-------- Data supplied --------

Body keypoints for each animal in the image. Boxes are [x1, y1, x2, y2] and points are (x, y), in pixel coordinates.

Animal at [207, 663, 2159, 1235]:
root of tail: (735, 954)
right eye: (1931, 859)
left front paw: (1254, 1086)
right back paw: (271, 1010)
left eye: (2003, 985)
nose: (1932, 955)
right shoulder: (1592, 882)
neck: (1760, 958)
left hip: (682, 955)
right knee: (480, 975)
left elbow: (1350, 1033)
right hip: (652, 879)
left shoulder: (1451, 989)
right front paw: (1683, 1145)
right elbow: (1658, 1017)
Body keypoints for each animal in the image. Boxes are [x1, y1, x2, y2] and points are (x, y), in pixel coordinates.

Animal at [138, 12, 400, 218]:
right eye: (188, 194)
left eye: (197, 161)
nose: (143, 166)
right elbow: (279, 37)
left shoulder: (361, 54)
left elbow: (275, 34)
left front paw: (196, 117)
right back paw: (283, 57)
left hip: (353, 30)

--------
-------- Data supplied --------

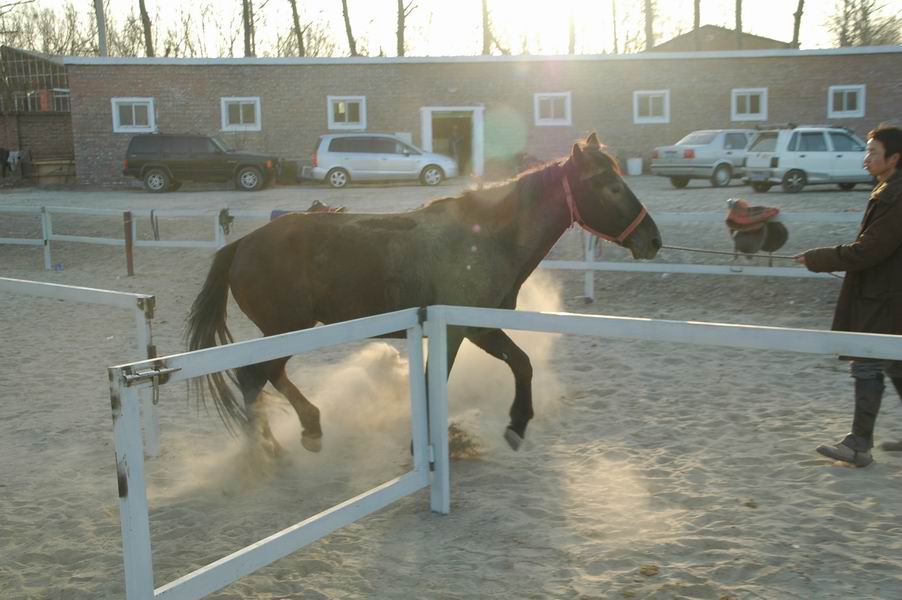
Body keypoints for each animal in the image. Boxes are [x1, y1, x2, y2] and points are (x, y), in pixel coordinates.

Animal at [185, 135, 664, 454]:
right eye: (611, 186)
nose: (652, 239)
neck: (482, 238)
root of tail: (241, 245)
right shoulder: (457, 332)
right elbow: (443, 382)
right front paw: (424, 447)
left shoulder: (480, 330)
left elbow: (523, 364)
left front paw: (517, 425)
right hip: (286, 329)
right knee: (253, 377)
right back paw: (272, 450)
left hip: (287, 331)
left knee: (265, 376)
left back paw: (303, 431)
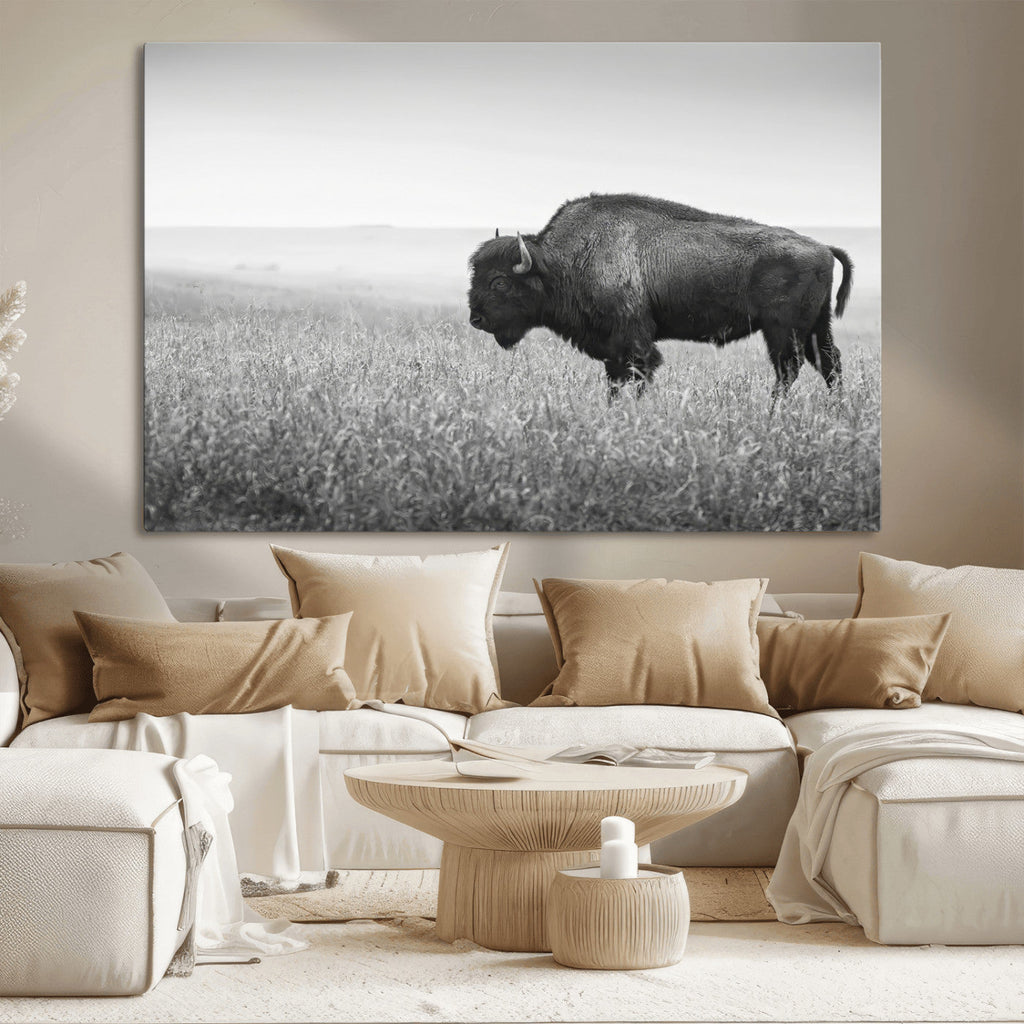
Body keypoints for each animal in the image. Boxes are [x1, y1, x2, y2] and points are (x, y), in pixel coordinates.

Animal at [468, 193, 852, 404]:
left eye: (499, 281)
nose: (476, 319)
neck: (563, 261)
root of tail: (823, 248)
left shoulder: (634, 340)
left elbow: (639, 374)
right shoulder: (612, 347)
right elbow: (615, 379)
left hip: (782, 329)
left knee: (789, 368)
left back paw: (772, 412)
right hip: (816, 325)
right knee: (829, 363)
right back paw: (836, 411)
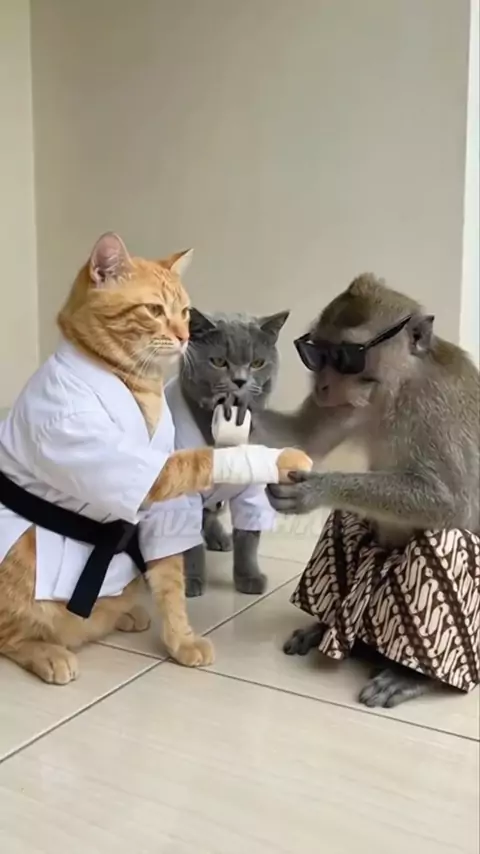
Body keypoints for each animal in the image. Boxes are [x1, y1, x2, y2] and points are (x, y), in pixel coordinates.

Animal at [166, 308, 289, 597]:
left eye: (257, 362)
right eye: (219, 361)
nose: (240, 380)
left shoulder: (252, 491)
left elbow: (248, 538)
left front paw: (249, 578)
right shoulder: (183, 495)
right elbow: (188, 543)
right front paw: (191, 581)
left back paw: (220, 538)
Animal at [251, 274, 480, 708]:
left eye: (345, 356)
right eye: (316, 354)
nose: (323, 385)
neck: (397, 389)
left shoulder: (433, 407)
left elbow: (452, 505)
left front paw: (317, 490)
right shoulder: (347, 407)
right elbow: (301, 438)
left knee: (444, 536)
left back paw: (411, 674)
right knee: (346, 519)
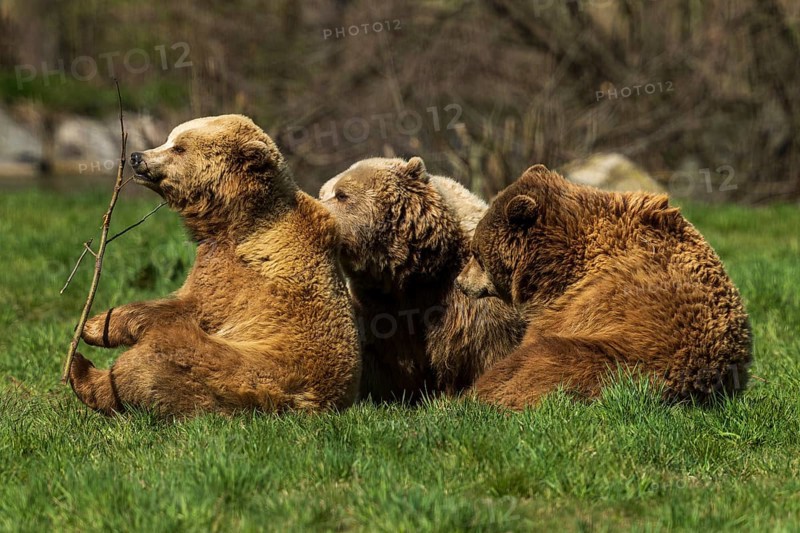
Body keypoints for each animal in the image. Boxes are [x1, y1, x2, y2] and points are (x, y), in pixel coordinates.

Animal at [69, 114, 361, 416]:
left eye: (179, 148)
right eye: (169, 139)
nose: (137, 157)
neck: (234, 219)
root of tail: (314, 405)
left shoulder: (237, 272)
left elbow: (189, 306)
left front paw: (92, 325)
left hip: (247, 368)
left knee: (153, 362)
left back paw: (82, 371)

--------

-- Your task --
Here the job is to copy the listing above word for word, starting at the line with "right front paw: (424, 447)" and ending at the line with "left shoulder: (252, 491)", and to leave out the pictures.

-- Answer section --
right front paw: (424, 447)
left shoulder: (480, 330)
left elbow: (523, 364)
left front paw: (517, 425)
right hip: (286, 329)
right knee: (253, 377)
right back paw: (272, 450)
left hip: (287, 331)
left knee: (265, 376)
left back paw: (303, 431)
Body keypoints for each animal in the image. Boxes are [x1, y1, x2, y2] and points are (x, y), in pixel coordinates.

Animal at [468, 193, 852, 404]:
left eye: (499, 281)
nose: (476, 319)
neck: (563, 261)
root of tail: (823, 248)
left shoulder: (634, 340)
left elbow: (639, 374)
right shoulder: (612, 347)
right elbow: (615, 379)
left hip: (782, 329)
left knee: (789, 368)
left back paw: (772, 412)
right hip: (816, 325)
right knee: (829, 363)
right back paw: (836, 411)
Body keypoints for each animal in the image. Boxes are [x1, y1, x2, y2] and points are (x, y), in pixel coordinates.

Animal at [166, 308, 289, 597]:
left eye: (257, 362)
right eye: (219, 361)
nose: (240, 380)
left shoulder: (252, 491)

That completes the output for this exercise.